── Information given

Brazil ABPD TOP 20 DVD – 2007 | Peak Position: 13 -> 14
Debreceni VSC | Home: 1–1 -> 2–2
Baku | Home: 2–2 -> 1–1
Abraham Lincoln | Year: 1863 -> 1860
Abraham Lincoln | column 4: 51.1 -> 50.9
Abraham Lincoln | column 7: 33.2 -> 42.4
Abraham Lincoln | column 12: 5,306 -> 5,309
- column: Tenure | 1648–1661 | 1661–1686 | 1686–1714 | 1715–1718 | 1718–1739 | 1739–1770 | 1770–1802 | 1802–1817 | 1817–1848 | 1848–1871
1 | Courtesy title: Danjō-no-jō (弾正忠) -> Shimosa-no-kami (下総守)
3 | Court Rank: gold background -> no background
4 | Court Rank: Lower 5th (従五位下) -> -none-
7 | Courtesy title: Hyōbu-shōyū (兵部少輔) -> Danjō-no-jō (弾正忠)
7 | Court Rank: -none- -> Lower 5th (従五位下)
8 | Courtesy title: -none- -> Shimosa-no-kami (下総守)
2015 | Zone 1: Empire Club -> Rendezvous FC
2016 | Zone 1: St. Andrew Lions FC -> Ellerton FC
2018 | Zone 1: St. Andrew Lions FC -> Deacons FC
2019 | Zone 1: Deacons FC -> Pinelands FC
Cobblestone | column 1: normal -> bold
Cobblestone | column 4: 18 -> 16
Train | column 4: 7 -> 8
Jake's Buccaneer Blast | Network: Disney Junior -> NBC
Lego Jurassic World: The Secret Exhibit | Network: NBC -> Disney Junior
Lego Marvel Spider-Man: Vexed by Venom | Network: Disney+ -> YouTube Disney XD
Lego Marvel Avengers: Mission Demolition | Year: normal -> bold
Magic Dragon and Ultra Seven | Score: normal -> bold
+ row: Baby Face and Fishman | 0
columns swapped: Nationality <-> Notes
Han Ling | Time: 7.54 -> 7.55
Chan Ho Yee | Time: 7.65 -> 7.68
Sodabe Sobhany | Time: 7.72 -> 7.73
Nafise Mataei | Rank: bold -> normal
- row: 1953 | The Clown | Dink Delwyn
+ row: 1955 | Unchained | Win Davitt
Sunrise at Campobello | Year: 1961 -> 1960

────

Rewrite all of the material above, changing each "Zone 1" to "Zone One" and leaving every other part as it is.

Brazil ABPD TOP 20 DVD – 2007 | Peak Position: 13 -> 14
Debreceni VSC | Home: 1–1 -> 2–2
Baku | Home: 2–2 -> 1–1
Abraham Lincoln | Year: 1863 -> 1860
Abraham Lincoln | column 4: 51.1 -> 50.9
Abraham Lincoln | column 7: 33.2 -> 42.4
Abraham Lincoln | column 12: 5,306 -> 5,309
- column: Tenure | 1648–1661 | 1661–1686 | 1686–1714 | 1715–1718 | 1718–1739 | 1739–1770 | 1770–1802 | 1802–1817 | 1817–1848 | 1848–1871
1 | Courtesy title: Danjō-no-jō (弾正忠) -> Shimosa-no-kami (下総守)
3 | Court Rank: gold background -> no background
4 | Court Rank: Lower 5th (従五位下) -> -none-
7 | Courtesy title: Hyōbu-shōyū (兵部少輔) -> Danjō-no-jō (弾正忠)
7 | Court Rank: -none- -> Lower 5th (従五位下)
8 | Courtesy title: -none- -> Shimosa-no-kami (下総守)
2015 | Zone One: Empire Club -> Rendezvous FC
2016 | Zone One: St. Andrew Lions FC -> Ellerton FC
2018 | Zone One: St. Andrew Lions FC -> Deacons FC
2019 | Zone One: Deacons FC -> Pinelands FC
Cobblestone | column 1: normal -> bold
Cobblestone | column 4: 18 -> 16
Train | column 4: 7 -> 8
Jake's Buccaneer Blast | Network: Disney Junior -> NBC
Lego Jurassic World: The Secret Exhibit | Network: NBC -> Disney Junior
Lego Marvel Spider-Man: Vexed by Venom | Network: Disney+ -> YouTube Disney XD
Lego Marvel Avengers: Mission Demolition | Year: normal -> bold
Magic Dragon and Ultra Seven | Score: normal -> bold
+ row: Baby Face and Fishman | 0
columns swapped: Nationality <-> Notes
Han Ling | Time: 7.54 -> 7.55
Chan Ho Yee | Time: 7.65 -> 7.68
Sodabe Sobhany | Time: 7.72 -> 7.73
Nafise Mataei | Rank: bold -> normal
- row: 1953 | The Clown | Dink Delwyn
+ row: 1955 | Unchained | Win Davitt
Sunrise at Campobello | Year: 1961 -> 1960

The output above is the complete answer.